“How’s it going?” we ask a colleague.
“A little stressed, how are you?” she replies. We nod and part ways. We’re all stressed at work. Deadlines, budgets, presentations, changing priorities...it can sometimes get to be too much. It’s just normal, right?
Unfortunately for the more than 60 percent of U.S. employees who said they felt stressed three or more work days per week, the impact of stress in the workplace is both human and financial.
Mike Scalise wrote a popular essay for the New York Times detailing his growing inability to deal with workplace stress, which eventually included quitting 12 jobs in eight years.
“Stress’s most insidious power is its ability, like water, to find the cracks and then flood right through them,” Mike wrote. “I had to make a change, but to what? Stress seemed to be the lifeblood of a productive career.”
Research shows that 60 percent of workers suffer from work-related stress that costs U.S. businesses $30 billion a year in lost workdays. The impact of employee burnout presents an opportunity for a river of problems.
We’ve all felt the pressure of an upcoming deadline even after we make the commute home. Some of this pressure is normal, but if it persists, it can really wreak havoc on employee health and well-being.
Uncontrolled stress in the workplace can include physical impacts such as sleep disturbances, headaches, stomach upset and raised blood pressure and cardiovascular disease. The impact of employee burnout in the workplace continues with emotional fallout including anxiety, irritability, depression and emotional dysregulation.
Anyone who’s ever worked themselves to the point of burnout can also recognize other symptoms including loss of concentration, lack of motivation, difficulty with thought process, loss of memory and poor decision making.
And when our people’s health and wellness are impacted by stress, it contributes to our organizational performance. Impact of employee burnout on the organization may include:
- High absenteeism
- High labor turnover
- Poor time keeping
- Poor performance and productivity
- Low morale
- Poor motivation
- Increased employee complaints
- Increased ill-health, accidents and incidents reports
According to the American Psychological Association, employees who experience excessive stress often deal with it in unhealthy ways such as overeating, eating unhealthy foods, smoking cigarettes or abusing drugs and alcohol.

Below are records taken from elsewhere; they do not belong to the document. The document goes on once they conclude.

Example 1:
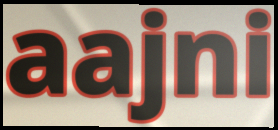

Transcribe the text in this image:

aajni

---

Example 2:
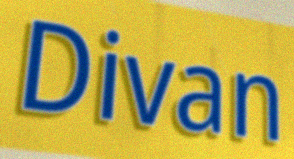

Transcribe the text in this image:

Divan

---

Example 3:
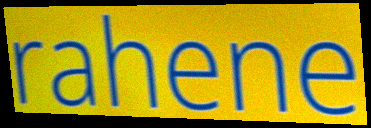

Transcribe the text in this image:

rahene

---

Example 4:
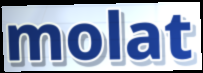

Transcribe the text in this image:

molat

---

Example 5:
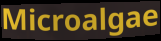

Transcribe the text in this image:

Microalgae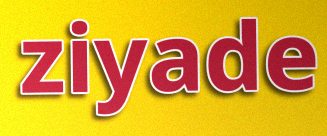
ziyade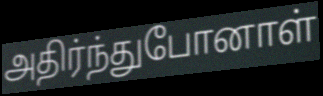
அதிர்ந்துபோனாள்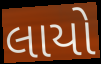
લાયો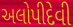
અલોપીદેવીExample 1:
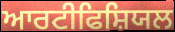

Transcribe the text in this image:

ਆਰਟੀਫਿਸ਼ਿਯਲ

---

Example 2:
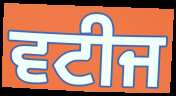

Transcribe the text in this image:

ਵਟੀਜ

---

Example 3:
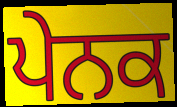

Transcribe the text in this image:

ਪੇਨਕ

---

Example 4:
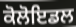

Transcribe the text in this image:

ਕੋਲੋਇਡਲ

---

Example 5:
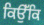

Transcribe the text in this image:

ਕਿਉੱਕਿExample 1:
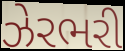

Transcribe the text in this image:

ઝેરભરી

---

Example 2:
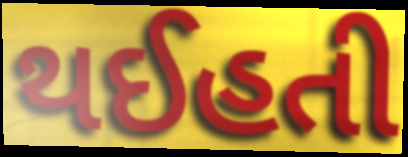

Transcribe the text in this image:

થઈહતી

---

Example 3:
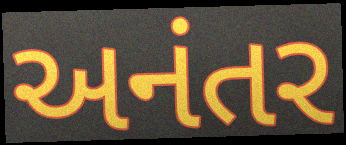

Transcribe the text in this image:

અનંતર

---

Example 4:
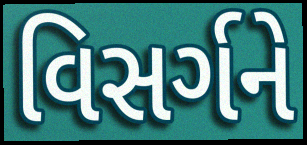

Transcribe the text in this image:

વિસર્ગને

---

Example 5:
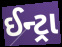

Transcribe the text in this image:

ઈન્ટ્રા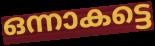
ഒന്നാകട്ടെ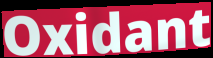
OxidantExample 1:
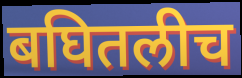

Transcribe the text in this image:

बघितलीच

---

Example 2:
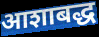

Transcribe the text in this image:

आशाबद्ध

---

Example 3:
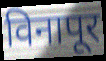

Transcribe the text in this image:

विनापूर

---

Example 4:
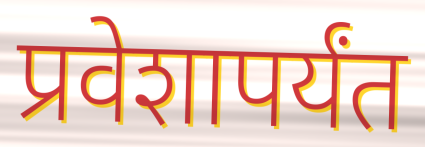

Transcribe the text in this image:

प्रवेशापर्यंत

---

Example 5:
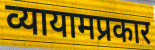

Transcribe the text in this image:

व्यायामप्रकारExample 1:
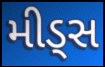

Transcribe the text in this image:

મીડ્સ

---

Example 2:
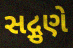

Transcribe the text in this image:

સદ્ગુણે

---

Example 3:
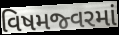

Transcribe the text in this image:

વિષમજ્વરમાં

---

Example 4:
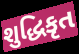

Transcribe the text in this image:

શુદ્ધિકૃત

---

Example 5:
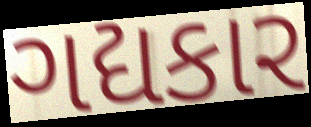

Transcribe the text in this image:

ગદ્યકાર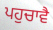
ਪਹੁਚਾਵੈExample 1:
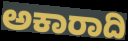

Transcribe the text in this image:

ಅಕಾರಾದಿ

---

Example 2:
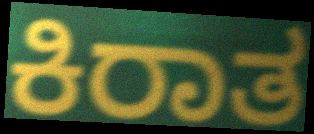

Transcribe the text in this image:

ಕಿರಾತ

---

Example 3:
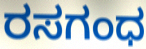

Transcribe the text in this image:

ರಸಗಂಧ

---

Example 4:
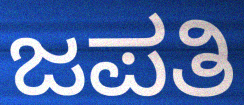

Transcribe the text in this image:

ಜಪತಿ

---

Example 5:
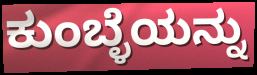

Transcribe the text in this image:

ಕುಂಬ್ಳೆಯನ್ನು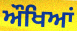
ਔਖਿਆਂ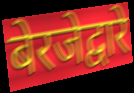
बेरजेद्वारे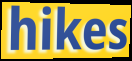
hikesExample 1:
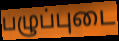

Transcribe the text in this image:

பழுப்புடை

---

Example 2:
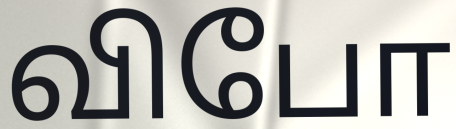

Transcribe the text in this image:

விபோ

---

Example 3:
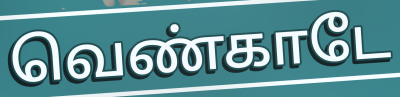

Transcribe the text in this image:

வெண்காடே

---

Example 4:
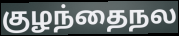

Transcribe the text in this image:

குழந்தைநல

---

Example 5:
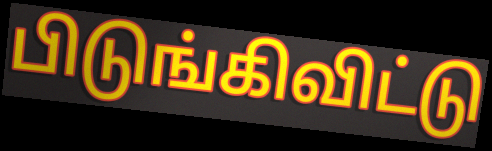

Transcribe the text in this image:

பிடுங்கிவிட்டு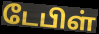
டேபிள்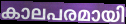
കാലപരമായിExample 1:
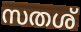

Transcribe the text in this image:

സതശ്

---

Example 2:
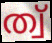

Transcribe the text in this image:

ത്വ്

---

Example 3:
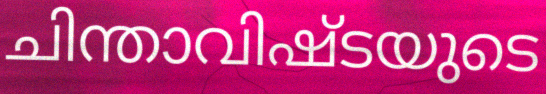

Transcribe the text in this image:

ചിന്താവിഷ്ടയുടെ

A recent report from the National Institute for Occupational Safety and Health shared that job stress is a more common complaint than family or financial problems.
So, why are we so stressed out? Excuse me while I put down the phone, where I am texting with the teenager, looking up a recipe for dinner, messaging on Skype with my boss and checking out the hockey practice schedule for tonight. And then there’s work: onboarding a new employee, pulling data for the big presentation, brainstorming a marketing campaign….and that’s just this afternoon! I even stress about making it to my lunch time yoga class on time!
We’d all like to find the fantasy portal where we can compartmentalize home stressors and work stressors, but most of us haven’t found it yet. Work affects family which affects work and the cycle continues. We know the pattern. But how can we help employees deal with modern life better during 9-5 and relieve the impact of employee burnout?
To improve the impact of stress in the workplace will take buy-in from all levels of the organization. Employee wellness is best shepherded with a combined talent management strategy that seizes any available opportunity to observe employee well-being and performance. HR Technologist suggests formalizing “engagement dipsticks” where more formal engagement surveys are intertwined with informal check-ins and conversations.
Ongoing performance management can create an environment where employees are comfortable sharing their experiences knowing that their organization can properly handle and manage sensitive issues. It’s no mistake when leaders create a culture of support. Real-time feedback and coaching can help improve engagement, cope with workplace stress, improve attendance and deal with overall health.
This is a good time to get creative. Take a page from our Swedish colleagues who meet for “fika,”-- their word for coffee break. Forget the American habit of grabbing coffee and then drinking it at a desk while you work. Fika is about sitting down with co-workers and taking a rest from what you’re doing so you can socialize, de-stress and seek support or advice. Schedule a fika for your team for Friday. Try to sit and listen. You might be surprised with what you learn.
It’s wise to consider even subtle nuances when looking for ways to prevent the impact of employee burnout in the workplace. Business writer Sandy Peckinpah recommends that we stop stress from stealing our joy. One of the ways she suggests to reset our thoughts about stressful situations is to understand that we’re still telling ourselves “old stories.”
Let’s say your sales department struggled throughout the last few years but in the last 18 months, new leadership helped turn things around. But your sales people (the ones that weren’t laid off) are fearful and afraid of rocking the boat with new ideas. They may be telling themselves “old stories” (no one will care, my ideas won’t matter, etc.) Does your team need to have an idea overhaul? Perhaps plan a few hours at an offsite where all ideas are welcomed. Bring markers and white paper and allow your team to brainstorm.